## Excerpted passage
++++++++

If you’re traveling to Puglia Italy and looking for gluten-free friendly restaurants or ideas for a road trip that covers the best food and beaches, this guide is for you.
Puglia, also known as the heel of the boot, has been on my travel wish list for years. Since the region includes stretches of coast that span two different seas, there are so many fabulous Mediterranean beaches and delicacies pulled from the shores to explore.
We visited friends at their family masseria. This is the term used for farm houses in the area that often date back to the nascence of the region’s oldest olive trees. It was the perfect jumping off point to explore some of the nearby white-washed towns like Mesagne, Grottaglie, and Galipoli, and see what gluten-free friendly restaurants they had to offer.
Puglia is fairly spread out, so it’s easiest to plan your trip around car travel and use one or two hotels or masserias as your home base. For the second leg, we stayed in the beautiful Baroque city of Lecce, where we were able to hit some more spots in the south like Otranto and Grotta della poesia.
Like I mentioned in my Venice gluten-free restaurant guide, Italy is one of the easiest places to eat gluten-free. For some tips on how to navigate a menu and communicate with waitstaff, check out the tips in my gluten-free guide to Rome.

++++++++

## Set task 1
According to the Puglia travel guide, where did the travelers stay for the second leg of their trip?

++++++++

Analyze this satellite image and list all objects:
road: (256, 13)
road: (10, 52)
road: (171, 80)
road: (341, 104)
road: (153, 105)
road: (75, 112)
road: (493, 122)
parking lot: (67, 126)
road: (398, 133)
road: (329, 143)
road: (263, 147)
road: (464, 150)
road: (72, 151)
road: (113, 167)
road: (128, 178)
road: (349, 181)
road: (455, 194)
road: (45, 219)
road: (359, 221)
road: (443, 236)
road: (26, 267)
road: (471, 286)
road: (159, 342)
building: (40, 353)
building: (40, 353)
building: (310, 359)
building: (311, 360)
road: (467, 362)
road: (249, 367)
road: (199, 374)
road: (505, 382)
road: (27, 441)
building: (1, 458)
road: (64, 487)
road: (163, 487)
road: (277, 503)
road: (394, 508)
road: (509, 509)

++++++++

## Set task 2
Reproduce all of the rows above line for line, with no changes.

## Result 1
The Baroque city of Lecce.

## Result 2
Analyze this satellite image and list all objects:
road: (256, 13)
road: (10, 52)
road: (171, 80)
road: (341, 104)
road: (153, 105)
road: (75, 112)
road: (493, 122)
parking lot: (67, 126)
road: (398, 133)
road: (329, 143)
road: (263, 147)
road: (464, 150)
road: (72, 151)
road: (113, 167)
road: (128, 178)
road: (349, 181)
road: (455, 194)
road: (45, 219)
road: (359, 221)
road: (443, 236)
road: (26, 267)
road: (471, 286)
road: (159, 342)
building: (40, 353)
building: (40, 353)
building: (310, 359)
building: (311, 360)
road: (467, 362)
road: (249, 367)
road: (199, 374)
road: (505, 382)
road: (27, 441)
building: (1, 458)
road: (64, 487)
road: (163, 487)
road: (277, 503)
road: (394, 508)
road: (509, 509)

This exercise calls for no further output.